For the first big start on the building work, organizers are encouraging volunteers to come from 8 a.m. until about noon to tackle such issues as clearing out shrubbery, ripping up the outhouse floor and tearing off the back steps, which are rotted.
According to a historical marker by the Forney Historical Society, the building was built on the building square about 1850 by Dr. J. C. Francis, “a beloved family doctor that who served Jacksonville for more than 50 years.” Another doctor, C.J. Clark, practiced with him there. Clark was a well-known Confederate Army surgeon and director of the Alabama Hospital in Richmond. A number of other medical professionals used this office in later years.
Brown said the building is possibly the only doctor’s office of its kind in the state. He said most doctors were kind of traveling doctors back then, but Francis set up shop in a two-room practice in the middle of town and actually saw patients there.
The building is currently owned by the Alabama Historic Commission to whom it was deeded by the First National Bank of Jacksonville in 1970.
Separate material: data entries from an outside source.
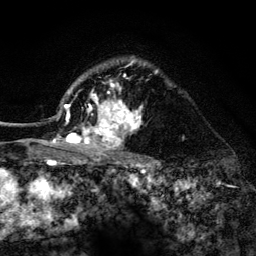
Breast MRI (dynamic contrast-enhanced), one axial slice; slice 100 of 134 in the series (ordered by position); cropped to one breast; dynamic contrast-enhanced series, time point 2 of 6 at this slice position (early post-contrast); 3 T; TE 4.2 ms, TR 8.2 ms; 1.2 mm slice thickness; 256 × 256 image matrix, field of view 165 × 165 mm. Female patient.
Outlined on this slice (semi-automatic segmentation, software-assisted and operator-edited):
- enhancing-tissue mask used for the functional tumour volume (all voxels passing the contrast-enhancement thresholds inside the analysis volume; usually the tumour): bounding box [x1, y1, x2, y2] px = [53, 60, 158, 156]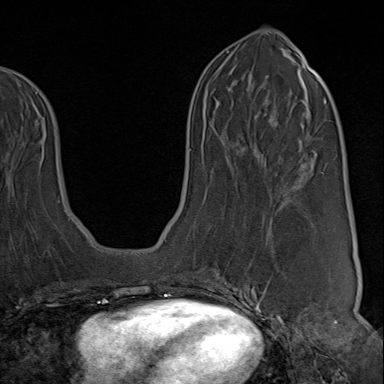
Breast MRI (dynamic contrast-enhanced), one axial slice. Cropped to one breast. Dynamic contrast-enhanced series, time point 2 of 9 at this slice position (early post-contrast). 1.5 T. TE 1.8 ms, TR 4.3 ms. 2 mm slice thickness. 384 × 384 image matrix, field of view 270 × 270 mm. Female patient.
Outlined on this slice (semi-automatically segmented with operator editing):
- enhancing-tissue mask used for the functional tumour volume (all voxels passing the contrast-enhancement thresholds inside the analysis volume; usually the tumour): bounding box [x1, y1, x2, y2] px = [222, 276, 313, 313]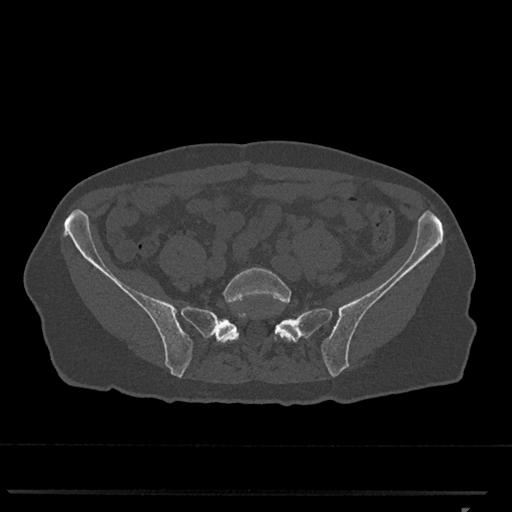
CT including the spine, one axial slice; position 123 of 793 along the scan axis; reconstruction kernel Br40s/3; 120 kVp; bone window (W 1800 / L 400 HU); 0.5 mm slice thickness; 512 × 512 image matrix. Patient: female, 62 years. Case-level facts recorded for this patient, not image findings: primary cancer: renal.
Outlined on this slice (semi-automatic segmentation, software-assisted and operator-edited):
- L5 vertebra: bounding box [x1, y1, x2, y2] px = [219, 268, 297, 343]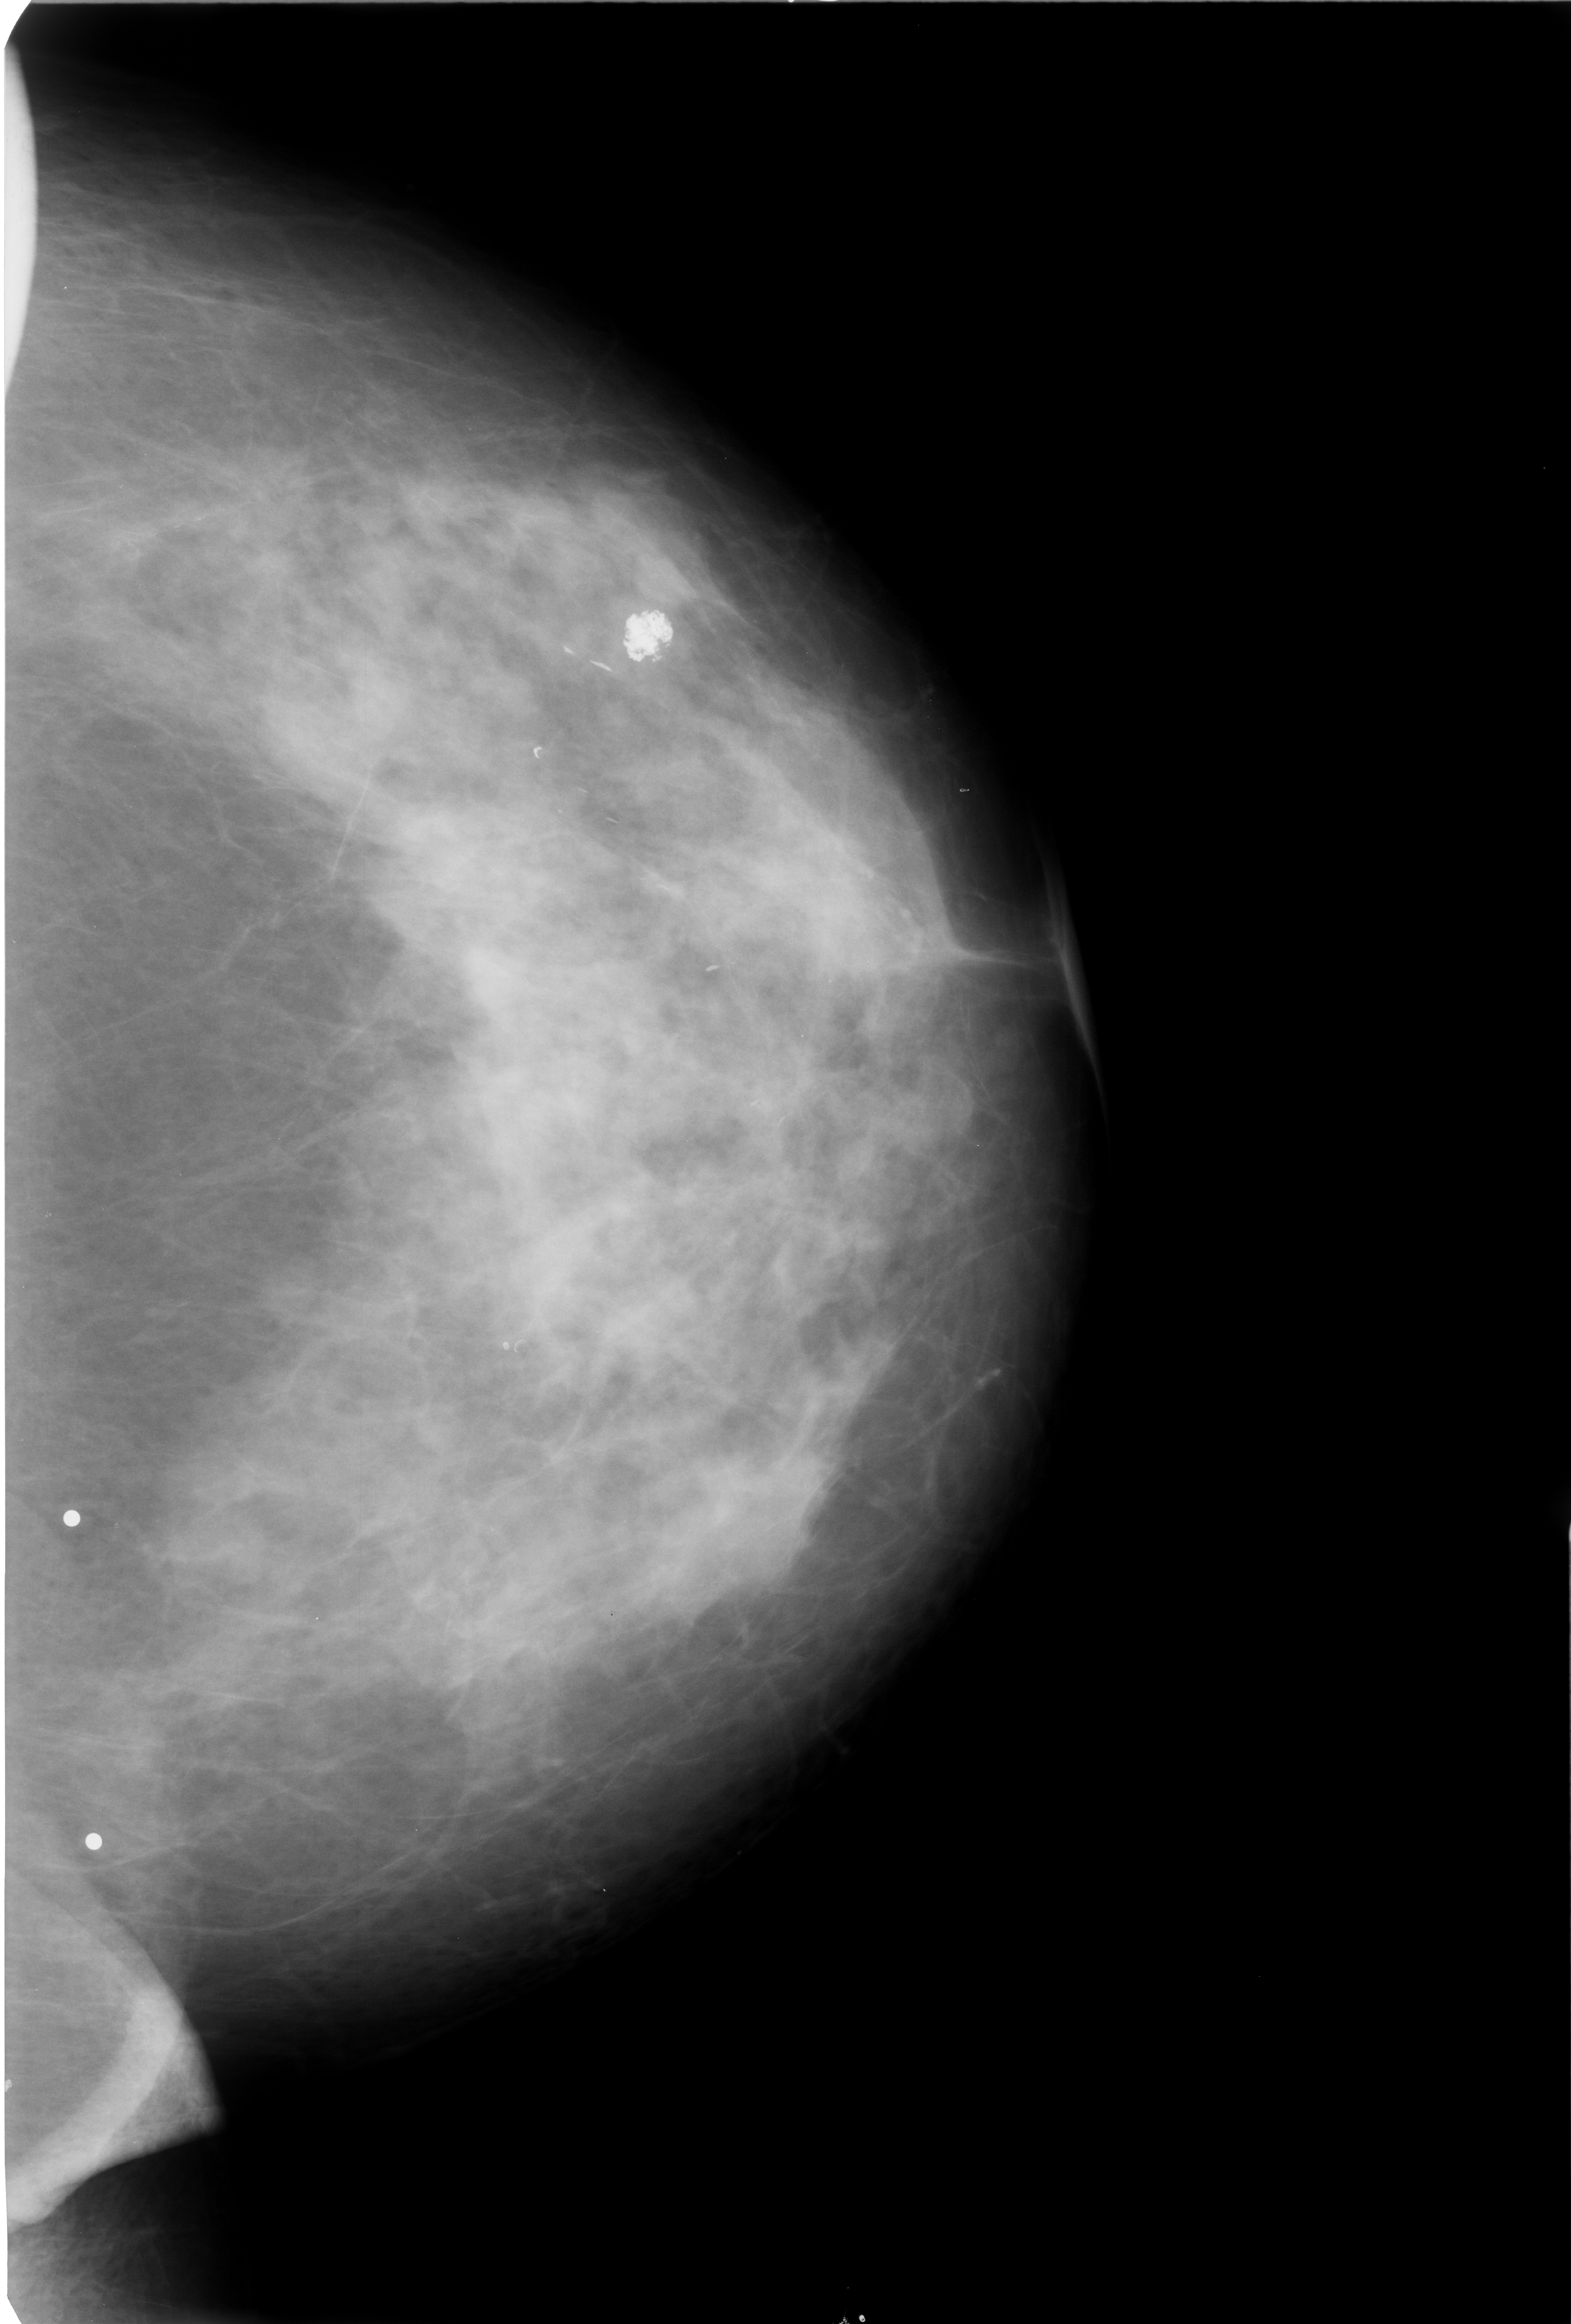
Mammogram (digitized film); left breast; CC view; BI-RADS breast density category 3 (scale 1–4); 1571 × 2324 image matrix.
Expert-marked regions of interest on this image (one box per marked abnormality):
- calcifications, distribution linear; BI-RADS assessment category 2; benign; no additional work-up was recommended (outcome (as recorded, no biopsy): benign without callback): box from (x=623, y=611) to (x=669, y=661) px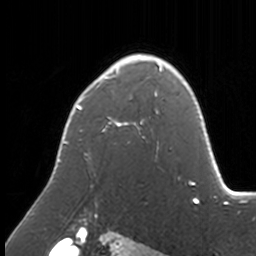
Breast MRI, one axial slice; cropped to one breast; dynamic contrast-enhanced series, time point 2 of 7 at this slice position (early post-contrast); 3 T; TE 1.7 ms, TR 4 ms; 256 × 256 image matrix, field of view 170 × 170 mm. Female patient.
Outlined on this slice (semi-automatic segmentation, software-assisted and operator-edited):
- enhancing-tissue mask used for the functional tumour volume (all voxels passing the contrast-enhancement thresholds inside the analysis volume; usually the tumour): box from (x=64, y=54) to (x=172, y=159) px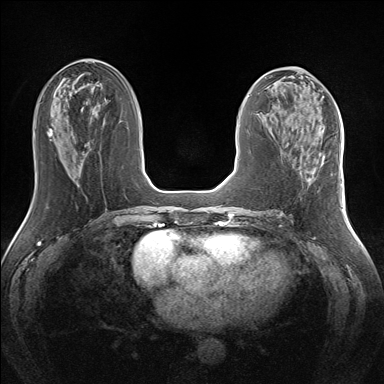
Breast MRI (dynamic contrast-enhanced), one axial slice; slice 63 of 160 in the series (ordered by position); dynamic contrast-enhanced series, time point 2 of 7 at this slice position (early post-contrast); 1.5 T; TE 1.5 ms, TR 5 ms; 384 × 384 image matrix. Female patient.
Structures marked on this image (semi-automatic segmentation, software-assisted and operator-edited):
- enhancing-tissue mask used for the functional tumour volume (all voxels passing the contrast-enhancement thresholds inside the analysis volume; usually the tumour): bounding box [x1, y1, x2, y2] px = [322, 154, 324, 159]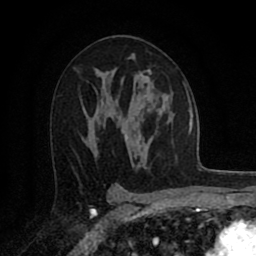
Breast MRI (dynamic contrast-enhanced), one axial slice. Cropped to one breast. Dynamic contrast-enhanced series, time point 2 of 8 at this slice position (early post-contrast). 1.5 T. TE 2.7 ms, TR 6.3 ms. 2 mm slice thickness. 256 × 256 image matrix, field of view 155 × 155 mm. Female patient.
Outlined on this slice (semi-automatic segmentation, software-assisted and operator-edited):
- enhancing-tissue mask used for the functional tumour volume (all voxels passing the contrast-enhancement thresholds inside the analysis volume; usually the tumour): box from (x=118, y=70) to (x=152, y=119) px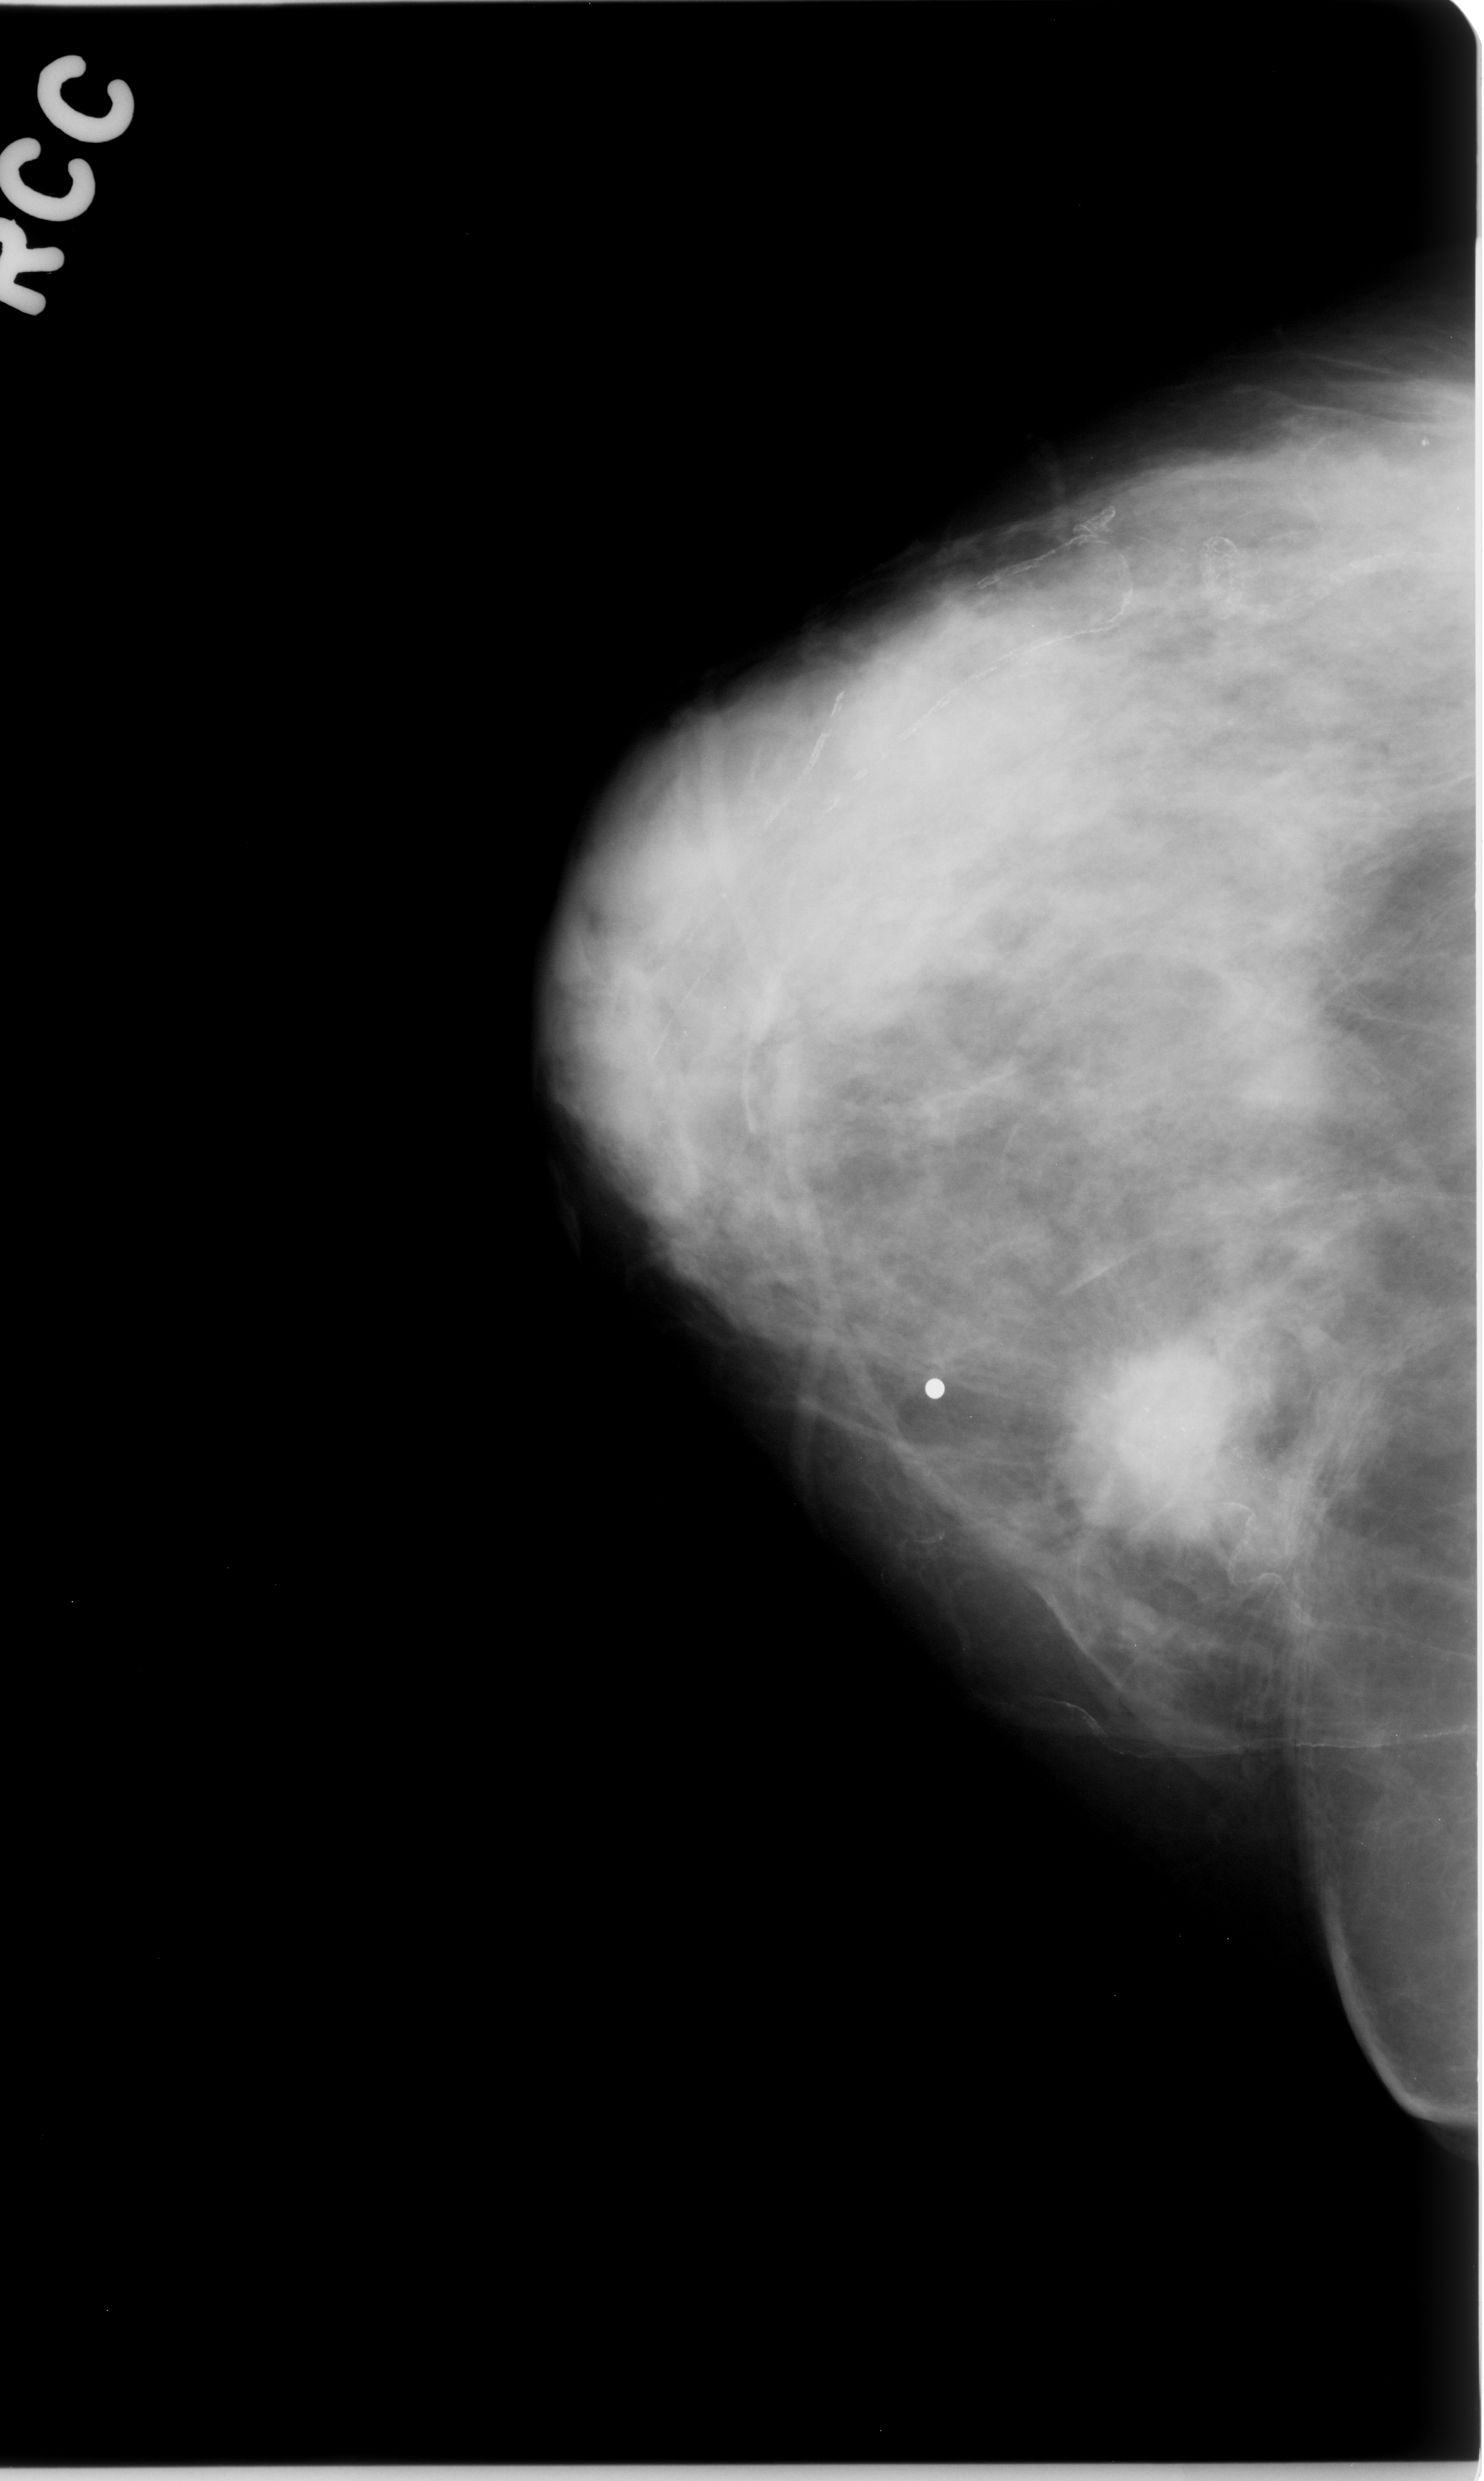
Digitized screen-film mammogram; right breast; CC view; BI-RADS breast density category 3 (scale 1–4); 1484 × 2481 image matrix.
Expert-marked regions of interest on this image (one box per marked abnormality):
- calcifications, morphology amorphous, distribution clustered; BI-RADS assessment category 5; pathology result (as recorded, not read from the image): malignant: box from (x=966, y=1189) to (x=1434, y=1669) px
The volunteers are trying to “buy local, trying to buy American-made whenever possible and really try to keep this a community project,” said Gail DeParma, one of the organizers for the project.
A number of city businesses are already taking an interest. DeParma said that Jacksonville Home Center is collecting donations for the projects for purchase of materials.
Carmin Industries, she said, has already stepped forward and volunteered to sandblast the sign denoting the home as a historic site and refinish it with black paint to ready it for new a new finish on the raised lettering.
And Mr. Refrigeration has found a HVAC system for the building that would also include a dehumidifier. “That’s wonderful for an old building like that,” she said.
At the moment, the building has no power, but volunteers are working to get power on a temporary pole until the building can be completely rewired due to the unsafe condition of the current wiring.
One of the biggest pieces of the restoration will be getting the crumbling chimney rebuilt, something DeParma said will likely require professional labor.
Estimates on the cost of the current project have come in at about $12,000. Currently volunteers have raised $350. Anyone interested in donating can do so at the Jacksonville Home Center or through the Retired Senior Volunteer Program for tax-deductible contributions.
“People are more interested when they see progress rather than talk,” Brown said, adding that the project is “a good example of something that’s been neglected and without a lot of work can be made viable and useful again.”
Brown said that the museum used to have tours and other events. He said it would be nice to see the building be restored to a historical education type use “or just having it viable again, people going through it and seeing it.” But at this stage, he added, “the goal is really just to save it from falling in.”